■ WRITTEN TASK ■
Go over the entries below line by line, copying each one that contains the word "Condiţiile".

■ PROVIDED RECORDS ■
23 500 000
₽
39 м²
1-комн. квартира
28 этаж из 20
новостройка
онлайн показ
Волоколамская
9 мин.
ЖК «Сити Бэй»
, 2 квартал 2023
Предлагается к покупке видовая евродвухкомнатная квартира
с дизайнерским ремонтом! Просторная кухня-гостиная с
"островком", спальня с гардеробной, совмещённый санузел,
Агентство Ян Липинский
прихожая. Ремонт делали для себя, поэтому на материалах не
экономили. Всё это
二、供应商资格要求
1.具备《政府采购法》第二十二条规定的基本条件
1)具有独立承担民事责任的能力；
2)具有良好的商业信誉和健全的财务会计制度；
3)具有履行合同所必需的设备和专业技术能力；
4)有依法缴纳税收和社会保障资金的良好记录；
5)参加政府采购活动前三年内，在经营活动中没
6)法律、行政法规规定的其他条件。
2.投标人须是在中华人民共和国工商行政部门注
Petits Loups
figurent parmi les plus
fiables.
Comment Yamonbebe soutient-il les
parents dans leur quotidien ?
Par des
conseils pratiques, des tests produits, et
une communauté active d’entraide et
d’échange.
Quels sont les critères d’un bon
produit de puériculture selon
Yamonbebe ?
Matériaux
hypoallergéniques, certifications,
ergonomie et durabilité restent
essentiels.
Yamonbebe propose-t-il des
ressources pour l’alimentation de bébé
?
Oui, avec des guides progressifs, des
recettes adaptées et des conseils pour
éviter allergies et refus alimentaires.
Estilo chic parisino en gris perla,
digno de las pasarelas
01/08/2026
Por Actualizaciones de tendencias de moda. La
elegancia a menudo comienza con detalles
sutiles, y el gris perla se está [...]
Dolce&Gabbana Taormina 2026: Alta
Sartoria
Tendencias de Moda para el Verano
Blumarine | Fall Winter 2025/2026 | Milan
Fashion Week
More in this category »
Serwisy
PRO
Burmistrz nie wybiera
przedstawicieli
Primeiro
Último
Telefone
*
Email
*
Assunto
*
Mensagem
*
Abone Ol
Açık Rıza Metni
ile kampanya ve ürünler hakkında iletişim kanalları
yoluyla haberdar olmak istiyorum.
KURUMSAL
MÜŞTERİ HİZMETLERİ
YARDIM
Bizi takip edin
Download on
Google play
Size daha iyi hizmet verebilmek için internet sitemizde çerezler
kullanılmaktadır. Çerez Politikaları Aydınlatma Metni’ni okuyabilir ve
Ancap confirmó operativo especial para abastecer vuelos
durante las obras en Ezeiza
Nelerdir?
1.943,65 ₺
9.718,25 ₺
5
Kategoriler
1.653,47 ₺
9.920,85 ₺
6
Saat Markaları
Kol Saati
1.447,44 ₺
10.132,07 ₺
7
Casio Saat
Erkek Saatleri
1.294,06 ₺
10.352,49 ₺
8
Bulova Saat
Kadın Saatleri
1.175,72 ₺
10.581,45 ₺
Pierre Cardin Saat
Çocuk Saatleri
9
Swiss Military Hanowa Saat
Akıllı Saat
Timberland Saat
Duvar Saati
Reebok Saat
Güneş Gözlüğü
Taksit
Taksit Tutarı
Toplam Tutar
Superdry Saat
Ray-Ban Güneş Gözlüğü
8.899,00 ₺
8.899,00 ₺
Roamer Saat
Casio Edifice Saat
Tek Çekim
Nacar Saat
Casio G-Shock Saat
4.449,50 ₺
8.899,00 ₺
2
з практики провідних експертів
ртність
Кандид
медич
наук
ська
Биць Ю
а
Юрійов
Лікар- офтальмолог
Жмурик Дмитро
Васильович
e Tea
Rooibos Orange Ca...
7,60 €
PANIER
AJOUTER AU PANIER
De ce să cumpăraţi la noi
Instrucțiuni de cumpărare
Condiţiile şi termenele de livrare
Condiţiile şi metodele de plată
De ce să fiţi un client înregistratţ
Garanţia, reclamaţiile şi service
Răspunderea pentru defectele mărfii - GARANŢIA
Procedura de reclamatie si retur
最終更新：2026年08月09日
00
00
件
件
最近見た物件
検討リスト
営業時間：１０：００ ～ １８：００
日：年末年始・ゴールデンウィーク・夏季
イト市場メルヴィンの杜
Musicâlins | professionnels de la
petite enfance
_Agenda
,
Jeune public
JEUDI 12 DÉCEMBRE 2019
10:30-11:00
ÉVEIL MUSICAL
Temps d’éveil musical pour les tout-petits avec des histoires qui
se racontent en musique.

■ SOLUTION FOR THIS TASK ■
Condiţiile şi termenele de livrare
Condiţiile şi metodele de plată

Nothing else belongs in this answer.